AV1 Bitstream and HDR Metadata OBUs

The AV1 bitstream is structured into packets called Open Bitstream Units (OBUs). HDR metadata is not stored in the compressed pixel data itself; instead, it is carried within specific metadata OBUs. libdav1d parses these units during the demuxing and decoding pipeline.

There are two primary types of HDR metadata OBUs that libdav1d looks for: * Mastering Display Color Volume (MDCV): This metadata describes the color primaries, white point, and luminance range of the mastering display used to author the video content. * Content Light Level (CLL): This metadata defines the maximum content light level (MaxCLL) and maximum frame-average light level (MaxFALL) of the video.

Additionally, basic color description parameters—such as color primaries, transfer characteristics (e.g., PQ or HLG), and matrix coefficients—are extracted from the Sequence Header OBU.

Parsing and Extraction Process

During the decoding process, libdav1d’s bitstream parser processes the input packets sequentially. When it encounters a metadata_obu(), it reads the metadata_type header to determine how to decode the payload.

Parsing MDCV: If the metadata type is set to HDR Mastering Display Color Volume, libdav1d parses the three-channel chromaticity coordinates (red, green, blue), the white point coordinates, and the maximum and minimum display luminance.
Parsing CLL: If the metadata type is set to HDR Content Light Level, libdav1d extracts the MaxCLL and MaxFALL values, represented in candelas per square meter (cd/m² or nits).
Validation: The parser validates these values to ensure they conform to expected ranges before associating them with the decoded frame.

Exposing Metadata to the Host Application

Once libdav1d extracts the HDR metadata, it attaches it directly to the picture container. This ensures that the metadata remains synchronized with the corresponding decoded video frame.

The host application retrieves this information through the Dav1dPicture structure.
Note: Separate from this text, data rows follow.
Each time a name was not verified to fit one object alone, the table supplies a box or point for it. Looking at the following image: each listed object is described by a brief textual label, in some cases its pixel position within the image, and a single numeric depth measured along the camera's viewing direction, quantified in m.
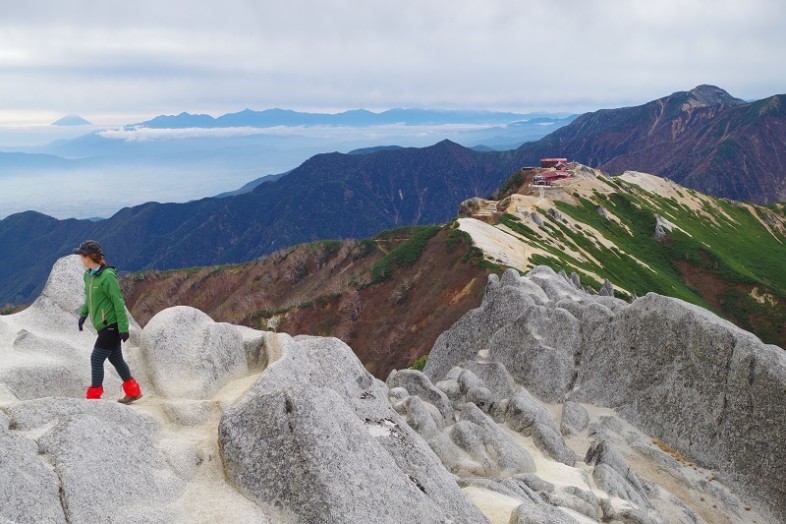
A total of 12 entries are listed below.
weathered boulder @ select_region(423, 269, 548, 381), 46.34
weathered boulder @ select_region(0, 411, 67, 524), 11.27
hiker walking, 16.86
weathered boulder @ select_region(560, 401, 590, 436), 34.84
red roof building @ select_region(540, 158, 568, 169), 179.88
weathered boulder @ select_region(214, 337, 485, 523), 14.39
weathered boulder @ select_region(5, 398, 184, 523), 12.49
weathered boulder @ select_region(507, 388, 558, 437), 31.53
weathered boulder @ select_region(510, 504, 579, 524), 17.81
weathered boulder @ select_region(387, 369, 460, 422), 31.36
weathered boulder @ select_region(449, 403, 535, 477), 25.86
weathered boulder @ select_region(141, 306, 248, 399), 19.66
Libdav1d defines specific, dedicated structures within its public API to hold this metadata:

Dav1dMasteringDisplay: Contains arrays for primary coordinates, white point, and the minimum/maximum luminance values.
Dav1dContentLightLevel: Contains the integer values for MaxCLL and MaxFALL.

These structures are exposed as pointers within the master Dav1dPicture struct. When the host application calls dav1d_get_picture(), it receives the picture struct and checks if these pointers are non-null.

If the pointers contain data, the host application (such as FFmpeg, VLC, or a custom media player) extracts the values and forwards them to the system’s display renderer, video filter, or operating system HDR API (such as DXGI on Windows or Metal on macOS) to perform accurate tone mapping and color reproduction.